Job:
Carry on the appellate decision about the shared driveway easement, starting right after its final sentence.

Selected extract:
******************************

Carp v. Shapiro
This text of 2025 NY Slip Op 03300 (Carp v. Shapiro) is published on Counsel Stack Legal Research, covering Appellate Division of the Supreme Court of the State of New York primary law. Counsel Stack provides free access to over 12 million legal documents including statutes, case law, regulations, and constitutions.
Opinion
| Carp v Shapiro |
| 2025 NY Slip Op 03300 |
| Decided on June 4, 2025 |
| Appellate Division, Second Department |
| Published by New York State Law Reporting Bureau pursuant to Judiciary Law § 431. |
| This opinion is uncorrected and subject to revision before publication in the Official Reports. |
Decided on June 4, 2025 SUPREME COURT OF THE STATE OF NEW YORK Appellate Division, Second Judicial Department
MARK C. DILLON, J.P.
ROBERT J. MILLER
LILLIAN WAN
PHILLIP HOM, JJ.
2023-12516
(Index No. 152134/21)
v
Ursula Shapiro, respondent.
Gaines & Fishler, LLP, Staten Island, NY (Jesse David Eisenberg of counsel), for appellants.
Howard M. File, Esq., P.C., Staten Island, NY, for respondent.
DECISION & ORDER
In an action for a judgment declaring that the defendant's easement over a shared driveway was extinguished by abandonment, the plaintiffs appeal from an order of the Supreme Court, Richmond County (Catherine DiDomenico, J.), dated October 3, 2023. The order granted the defendant's motion for summary judgment, in effect, declaring that her easement over the shared driveway was not extinguished by abandonment and denied the plaintiffs' cross-motion for summary judgment declaring that the defendant's easement over the shared driveway was extinguished by abandonment.
ORDERED that the order is affirmed, with costs, and the matter is remitted to the Supreme Court, Richmond County, for the entry of a judgment, inter alia, declaring that the defendant's easement over a shared driveway was not extinguished by abandonment.
Pursuant to an easement recorded in 1926, the owners of neighboring residential premises, located in Staten Island at 205 and 207 Oakwood Avenue, share a mutual driveway between the two premises "with the right at all times to pass and repass on foot or vehicles over such right-of-way to and from the rear of said respective premises." Since 1965, when the defendant became the owner of the premises located at 205 Oakwood Avenue, she and her family used the easement to access the rear entrance of that premises and a fenced and gated backyard containing a garden. The fence, gate, and garden existed when the defendant bought the premises.

******************************

Collected data:

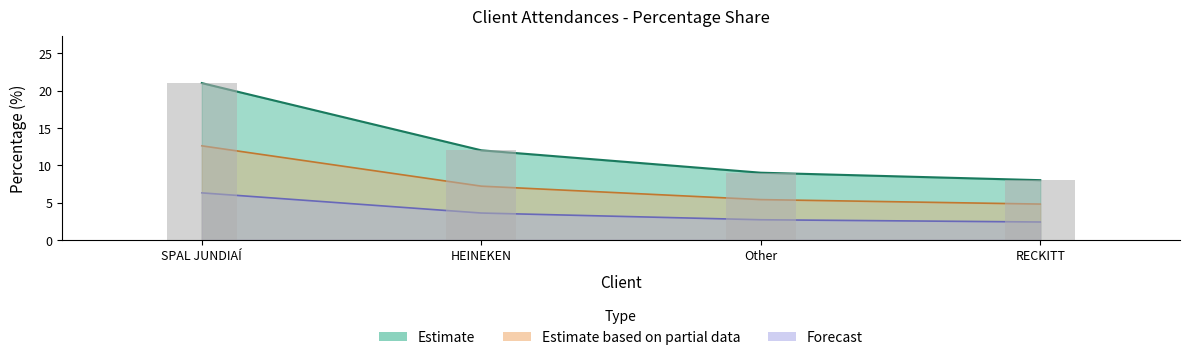

Rank the categories by value from lowest to highest.

RECKITT, Other, HEINEKEN, SPAL JUNDIAÍ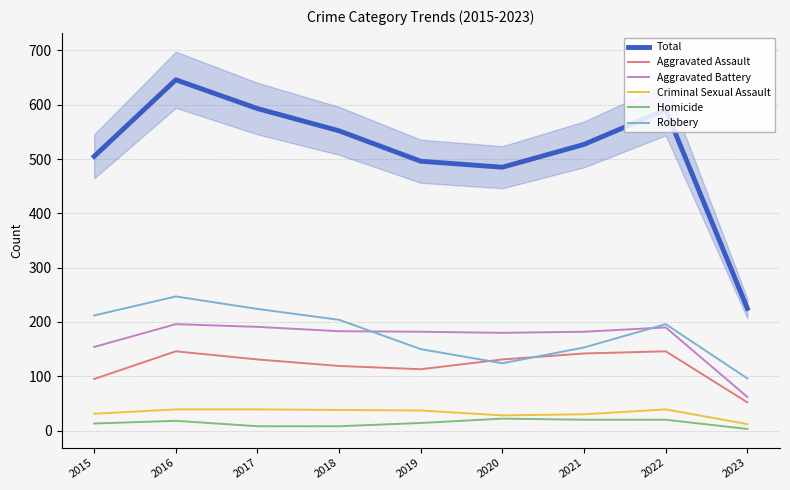

Which series changed the most between 2016 and 2022?

Total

******************************

Task answer:
Since 2003, when the plaintiffs became the owners of the neighboring premises located at 207 Oakwood Avenue, the defendant's fence, gate, and garden remained in the same location. Since 2003, the plaintiff Lillian Wentworth Carp has continually used the easement to drive her vehicle to and from the one-car garage behind 207 Oakwood Avenue.
The plaintiffs commenced this action for a judgment declaring that the defendant's easement over the shared driveway was extinguished by abandonment. The defendant moved for summary judgment, in effect, declaring that her easement over the shared driveway was not extinguished by abandonment. The plaintiffs cross-moved for summary judgment declaring that the easement was extinguished by abandonment. By order dated October 3, 2023, the Supreme Court granted the defendant's motion and denied the plaintiffs' cross-motion. The plaintiffs appeal.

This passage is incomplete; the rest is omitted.